Dataset =>
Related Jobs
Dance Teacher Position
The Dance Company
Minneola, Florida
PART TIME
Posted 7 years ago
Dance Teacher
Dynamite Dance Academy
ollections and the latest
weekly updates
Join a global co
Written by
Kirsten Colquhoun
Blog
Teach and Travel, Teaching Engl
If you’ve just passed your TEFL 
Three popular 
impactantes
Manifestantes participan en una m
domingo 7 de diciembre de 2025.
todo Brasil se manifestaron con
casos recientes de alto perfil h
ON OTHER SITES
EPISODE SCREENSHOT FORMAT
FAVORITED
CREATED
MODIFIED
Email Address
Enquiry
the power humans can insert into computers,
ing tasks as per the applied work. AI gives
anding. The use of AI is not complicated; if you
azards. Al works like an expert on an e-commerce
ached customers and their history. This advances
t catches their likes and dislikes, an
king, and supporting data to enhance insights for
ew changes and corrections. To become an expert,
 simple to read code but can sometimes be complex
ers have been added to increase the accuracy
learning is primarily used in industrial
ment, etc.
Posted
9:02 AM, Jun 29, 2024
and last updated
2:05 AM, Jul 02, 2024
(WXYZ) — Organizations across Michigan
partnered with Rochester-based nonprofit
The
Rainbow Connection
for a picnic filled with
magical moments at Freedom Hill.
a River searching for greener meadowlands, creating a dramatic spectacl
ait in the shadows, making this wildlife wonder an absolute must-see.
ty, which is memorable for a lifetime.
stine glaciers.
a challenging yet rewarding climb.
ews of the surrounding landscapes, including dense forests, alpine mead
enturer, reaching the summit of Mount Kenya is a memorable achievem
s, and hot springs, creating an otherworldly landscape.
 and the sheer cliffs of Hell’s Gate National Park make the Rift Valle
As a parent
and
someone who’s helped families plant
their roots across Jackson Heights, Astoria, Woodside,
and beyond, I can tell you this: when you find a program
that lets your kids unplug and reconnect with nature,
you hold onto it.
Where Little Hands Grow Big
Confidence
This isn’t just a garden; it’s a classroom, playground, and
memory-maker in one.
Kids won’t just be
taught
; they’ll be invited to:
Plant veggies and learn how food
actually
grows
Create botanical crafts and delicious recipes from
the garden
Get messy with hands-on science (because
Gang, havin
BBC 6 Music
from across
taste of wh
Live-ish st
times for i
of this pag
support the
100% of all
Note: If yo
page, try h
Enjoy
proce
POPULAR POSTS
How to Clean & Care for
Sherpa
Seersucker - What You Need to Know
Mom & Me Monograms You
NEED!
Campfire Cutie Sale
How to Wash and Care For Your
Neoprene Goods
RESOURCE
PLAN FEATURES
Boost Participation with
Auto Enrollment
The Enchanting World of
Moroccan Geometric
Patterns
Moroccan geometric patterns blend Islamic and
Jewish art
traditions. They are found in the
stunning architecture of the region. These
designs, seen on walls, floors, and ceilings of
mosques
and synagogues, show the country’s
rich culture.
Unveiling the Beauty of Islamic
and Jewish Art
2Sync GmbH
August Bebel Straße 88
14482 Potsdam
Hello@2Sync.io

What to produce => Return, in full, every line of these entries that holds "Dance".

Solution for this exercise =>
Dance Teacher Position
The Dance Company
Dance Teacher
Dynamite Dance Academy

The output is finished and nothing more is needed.